The original plan was to drive these with an Arduino, but with so many pixels he quickly ran out of RAM. Replacing the Arduino with a larger ATMega1284p, [Fabian] found the RAM he needed and started work on some interesting visualizations.
Of course, Conway’s Game of Life made a showing in the final build, but [Fabian] also managed to whip up a spectrograph using FFT. It’s a very nicely put together display that makes us want to buy a few of these displays ourselves.
Here the link with latest demonstration videos (Game of life, FFT and video streaming) :
http://skyduino.wordpress.com/2013/07/20/code-demo-matrices-de-leds-diytj/
Well done, very impressive!
not to be a dick (I am not a native speaker of English myslef) but since English is a kind of lingua franca these days and this site is in English wouldn’t it be easier if we all agree to use it. Besides you don’t really expect them to be able to learn foreign languages, do you (There are other countries than the US and A ?!?) :-D ??
the web is worldwide, and not everyone is using english.
we wine drinkers and frog eaters learnt english as a foreign language, so please forgive us when we’re using our native language in our blogs :)
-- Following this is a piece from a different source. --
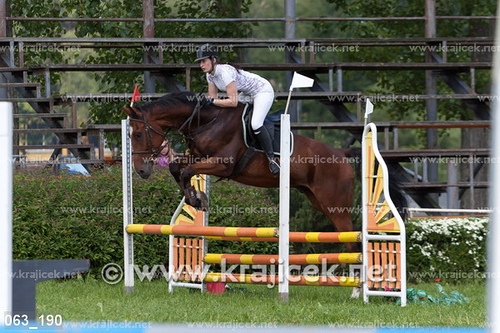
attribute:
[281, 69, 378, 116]
flags — white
I guess we should switch to Mandarin.
BTW very nice project.
Too bad they’re RGY LEDs instead of RGB. If some company would start popping out affordable RGB matrix modules with 4x the number of LEDs per module, that would be a most excellent development.
Or even modules with the same number of LEDs as these, but RGB.
Adafruit sells 16×32 RGB LED “remainder” panels from companies that make video walls. $40 a panel is not unreasonable for an RGB panel that size. They’re out of stock right now, but apparently expect more in a week or two.
http://www.adafruit.com/products/420
Or you can order the same panel from china for $20 shipped. (check aliexpress).
In case you’re curious, the final resolution is 96×64.
…and 96×64 easily fits in Arduino RAM (actually 768 bytes of memory).